Tekirdağ Hakkında Bilinmesi Gerekenler

Tekirdağ, Marmara Bölgesi’nin Trakya yakasından bulunan Türkiye’nin turistik noktalarından biridir. Türkiye’nin en kalabalık yirmi üçüncü şehri olan Tekirdağ’da TÜİK’in 2016 verilerine göre yaklaşık 972.875 kişi yaşamaktadır. Marmara Denizi ile birlikte Karadeniz’e kıyısı bulunan Tekirdağ ülkemizde her iki denize de kıyısı olan altı şehirden biri olma özelliği taşımaktadır. 2014 yerel seçimleri sonrasında büyükşehir unvanı alan Tekirdağ’ın 11 ilçesi bulunmaktadır. Marmara Ereğlisi, Çorlu, Çerkezköy, Şarköy, Saray, Hayrabolu, Malkara, Muratlı ile birlikte 2014 seçimleri sonrası Süleymanpaşa, Ergene ve Kapaklı da şehrin yeni ilçeleri arasında yerini almıştır.

Trakya yakasının Edirne’den sonra en büyük ikinci ili olan Tekirdağ, konumu sayesinde geçmişten günümüze önemini hiçbir zaman yitirmemiştir. Anadolu ve Avrupa arasındaki her türlü ilişkinin Trakya üzerinden gerçekleştirilmesi Tekirdağ’ın köklü bir kültürel mirasa sahip olmasını sağlamıştır. Tekirdağ’da ilk yerleşime dair kalıntılar AntikÇağ’a kadar uzanmaktadır. Kuştepe ve Yatak ile birlikte Malkara ilçesine ait Balıtepede yapılan kazı çalışmaları sonucu bu kalıntıların ortaya çıkartıldığı yerler arasındadır.

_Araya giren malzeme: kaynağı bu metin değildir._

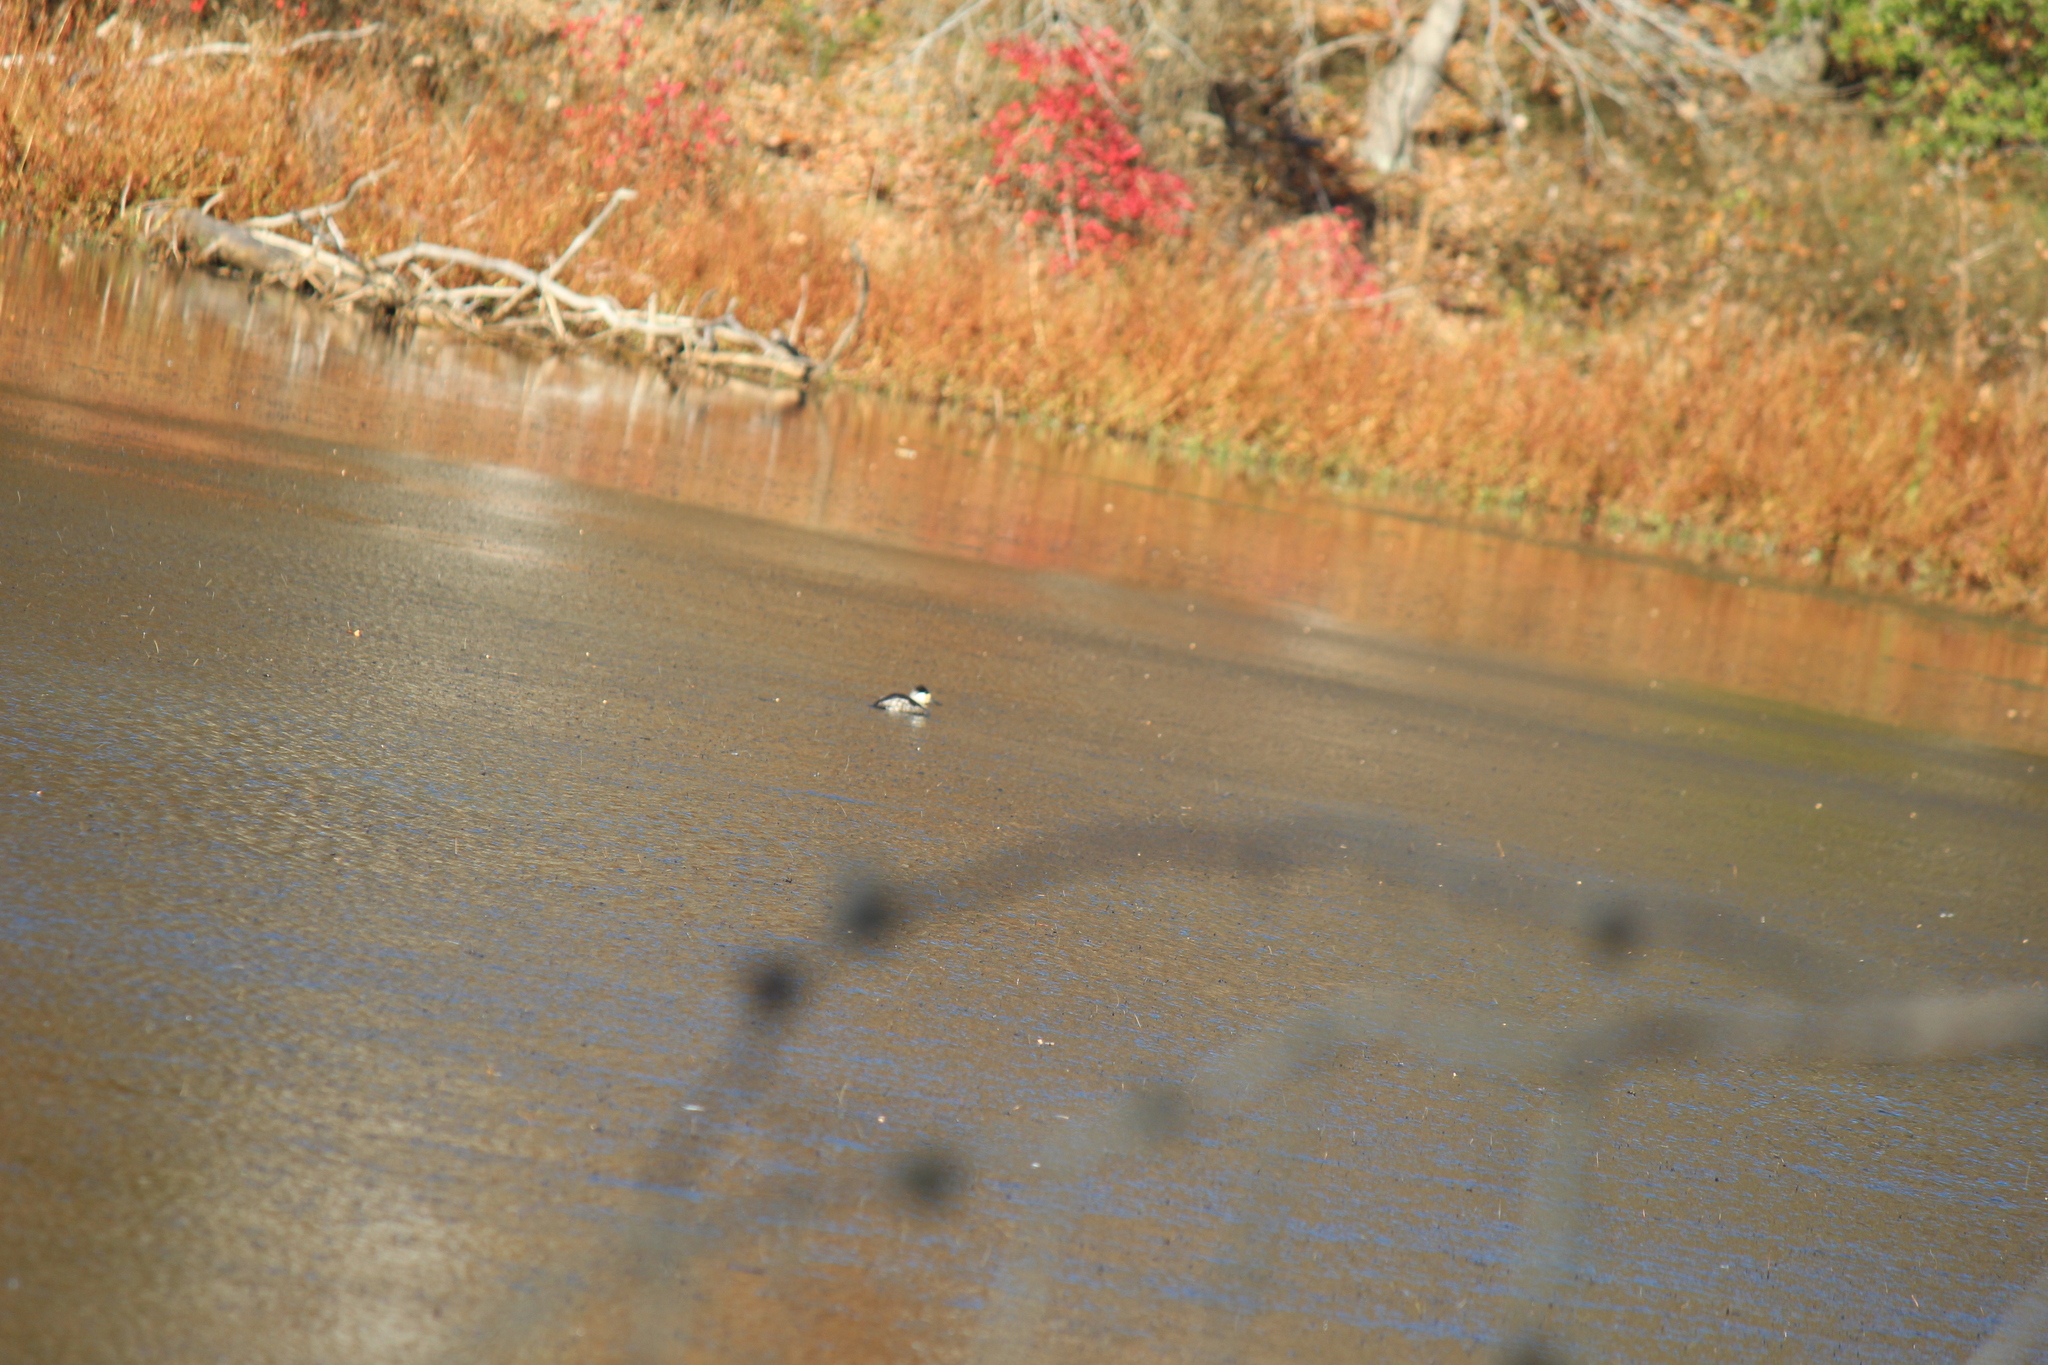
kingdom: Animalia
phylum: Chordata
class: Aves
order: Anseriformes
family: Anatidae
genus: Oxyura
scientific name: Oxyura jamaicensis
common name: Ruddy duck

Tekirdağ’da Eski Taş Devri’ne ait kalıntılara Saray ilçesindeki Güngörmez ve Güneş kaya vadilerinde yer alan mağaralarda rastlanmıştır. Marmara Denizi boyunca uzanan bazı nehir ağızlarındaki yerleşmelerde Kalkolitik Çağ’a ait izler bulunmuştur. MÖ 1400 ile 1000 yılları arasında Proto Trak olarak bilinen ve Trakya’ya göç ile gelen toplulukların yaşadığı da bilinmektedir. MÖ 8 ve 6. yüzyılda Samoslu kolonistler Marmara Denizi kıyılarına yerleşmeye başlamışlardır. Günümüzde Tekirdağ sınırları içerisinde yer alan Perinthos (Marmara Ereğlisi), Bisanthe (Barbaros) beldeleri koloni kurulan yerler arasındadır. MÖ 546 ile 430 yılları arasında Pers egemenliği altına giren şehir MÖ 352 yılında Makedonya Kralı II. Philip tarafından kuşatılmıştır. Daha sonra sırasıyla Büyük İskender ve Lysimochs’un hâkimiyetinde kalan Tekirdağ, Roma İmparatorluğu’na geçmiştir. Doğu Roma İmparatorluğu Dönemi’nde başkent Konstantinopolis’in tahıl ihtiyacını büyük ölçüde karşıladığı için önemli bir yere sahiptir.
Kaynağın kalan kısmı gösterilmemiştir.